§ Data listing
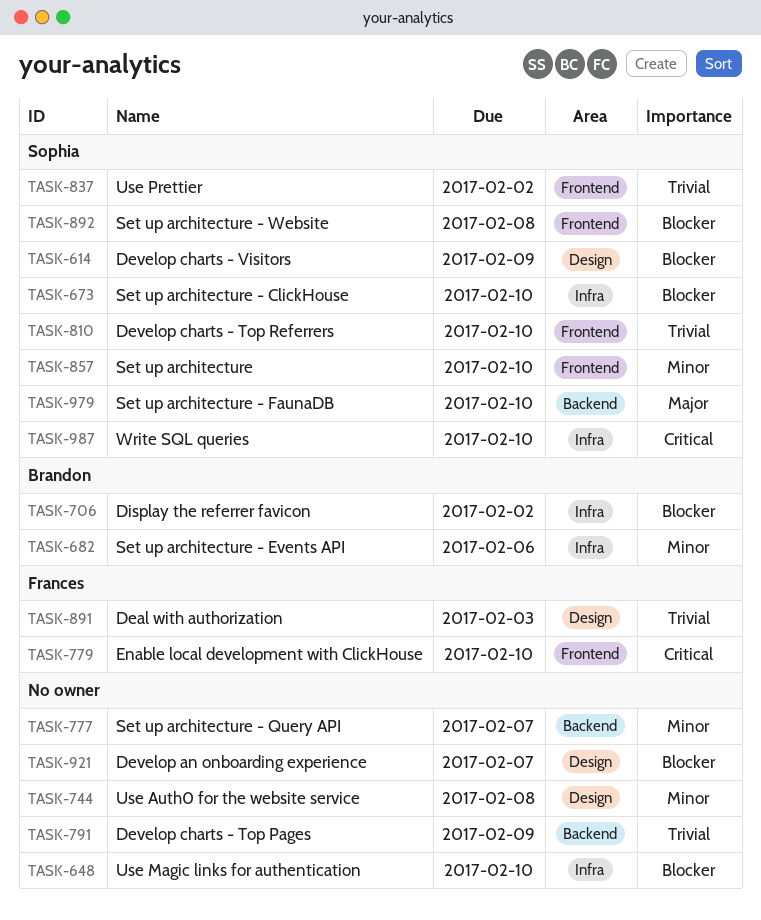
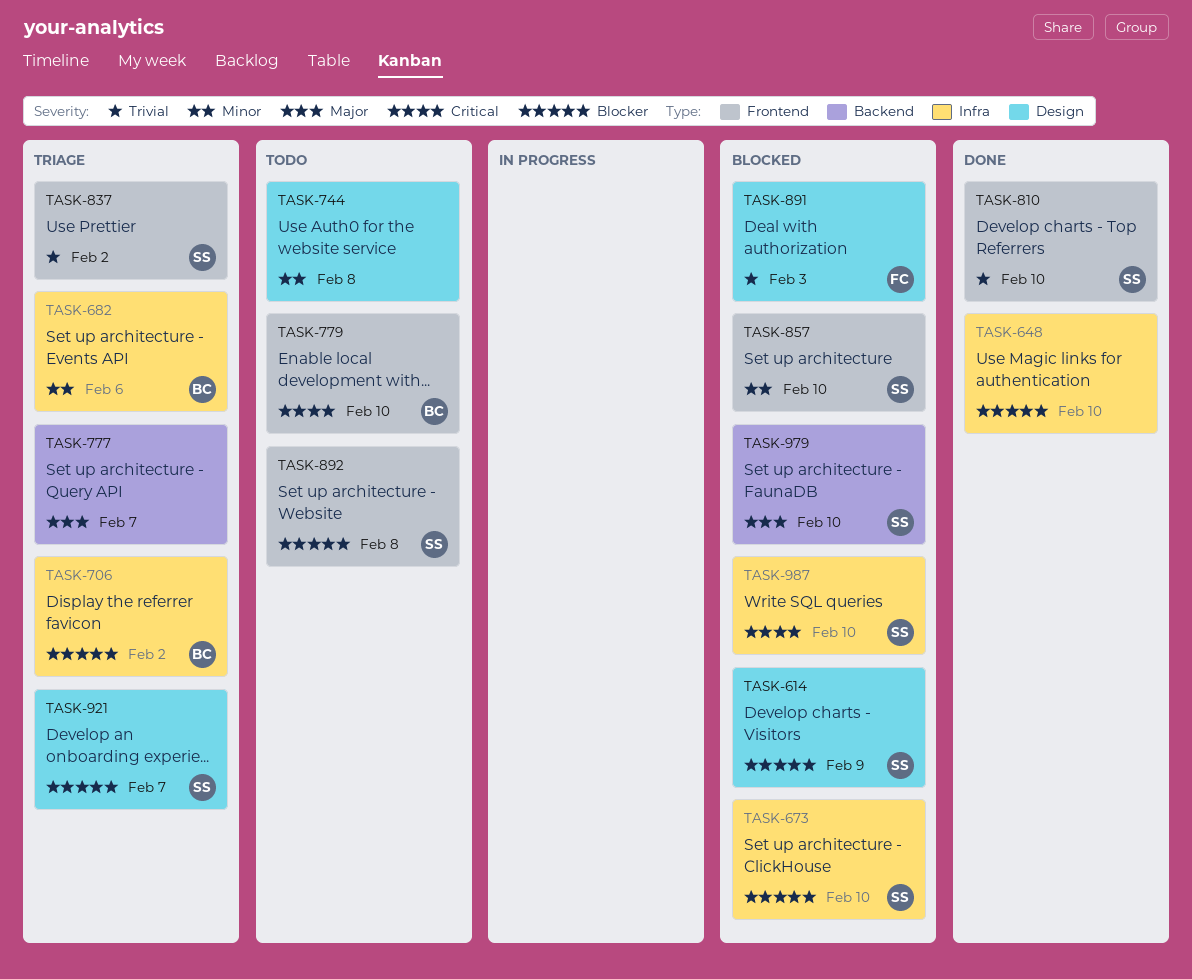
TASK-777, priority: Minor -> Major
TASK-779, owner: Frances -> Brandon
TASK-791: present -> none
TASK-921, owner: none -> Sophia

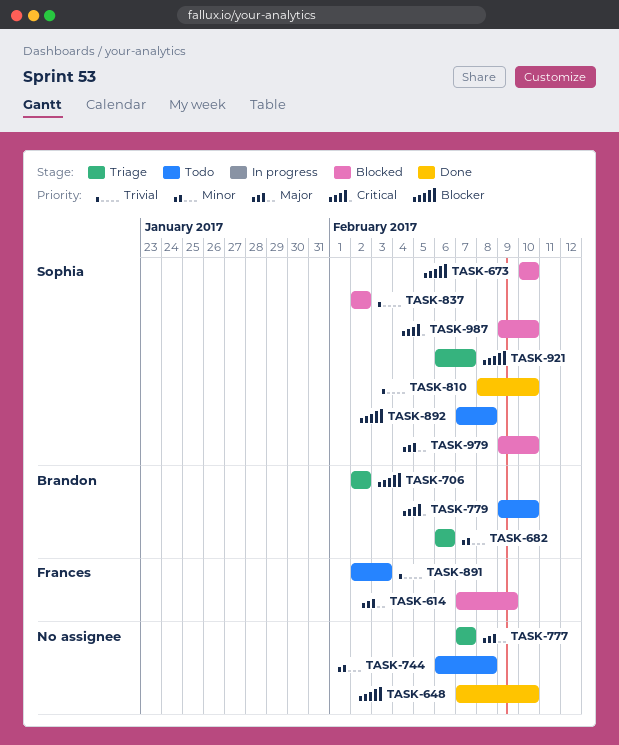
TASK-614, owner: Sophia -> Frances
TASK-614, priority: Blocker -> Major
TASK-837, status: Triage -> Blocked
TASK-857: present -> none
TASK-891, status: Blocked -> Todo

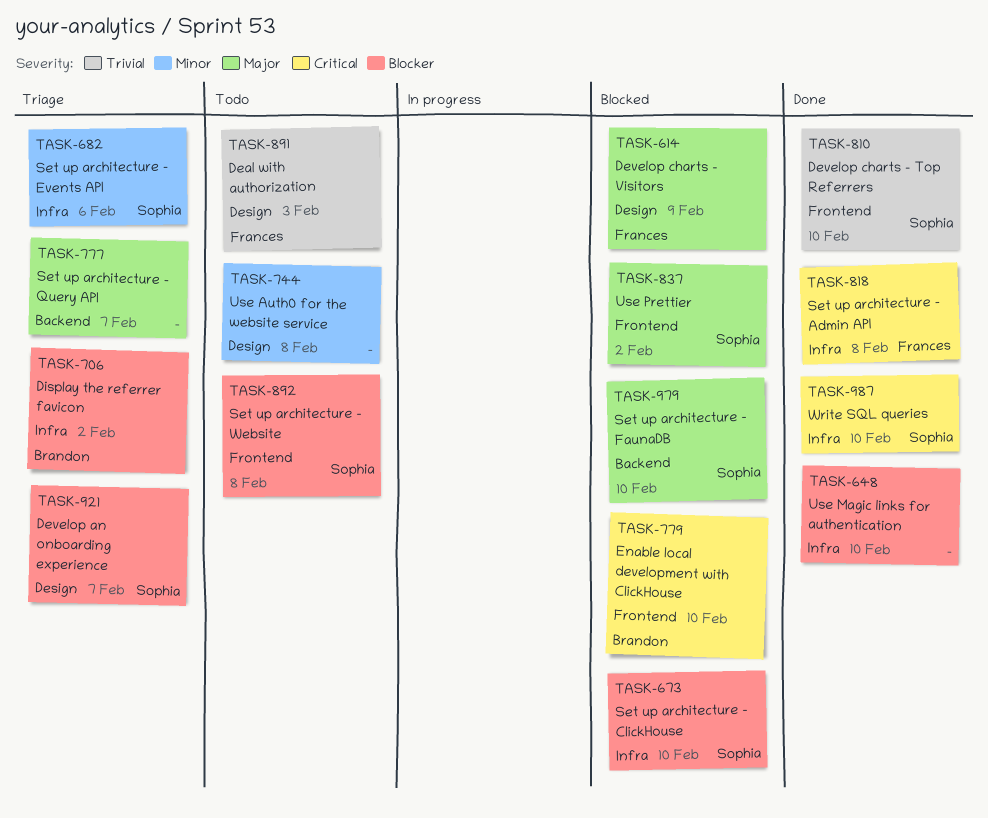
TASK-682, owner: Brandon -> Sophia
TASK-779, status: Todo -> Blocked
TASK-818: none -> present
TASK-837, priority: Trivial -> Major
TASK-987, status: Blocked -> Done

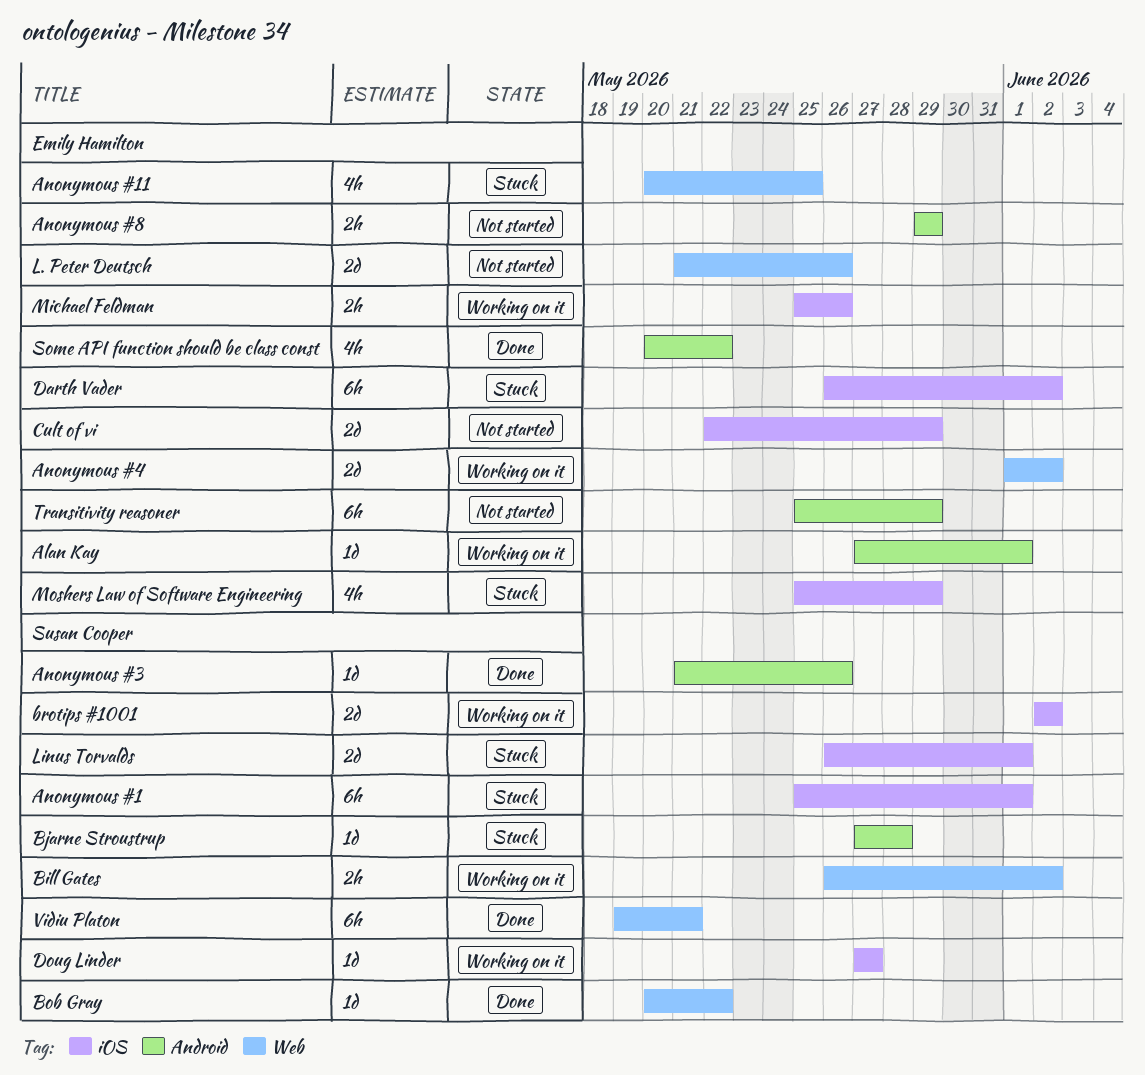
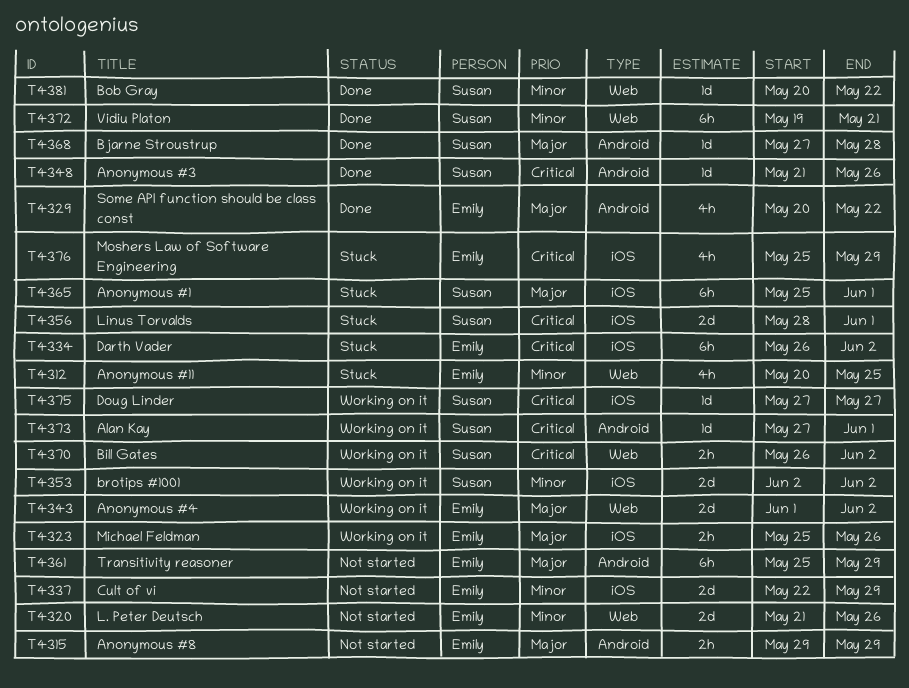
Alan Kay, owner: Emily Hamilton -> Susan Cooper
Bjarne Stroustrup, status: Stuck -> Done
Linus Torvalds, start: May 26 -> May 28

§ Job
Find the word "Brandon" in the entries above and gather every line that holds it.

§ Response to the exercise
TASK-779, owner: Frances -> Brandon
TASK-682, owner: Brandon -> Sophia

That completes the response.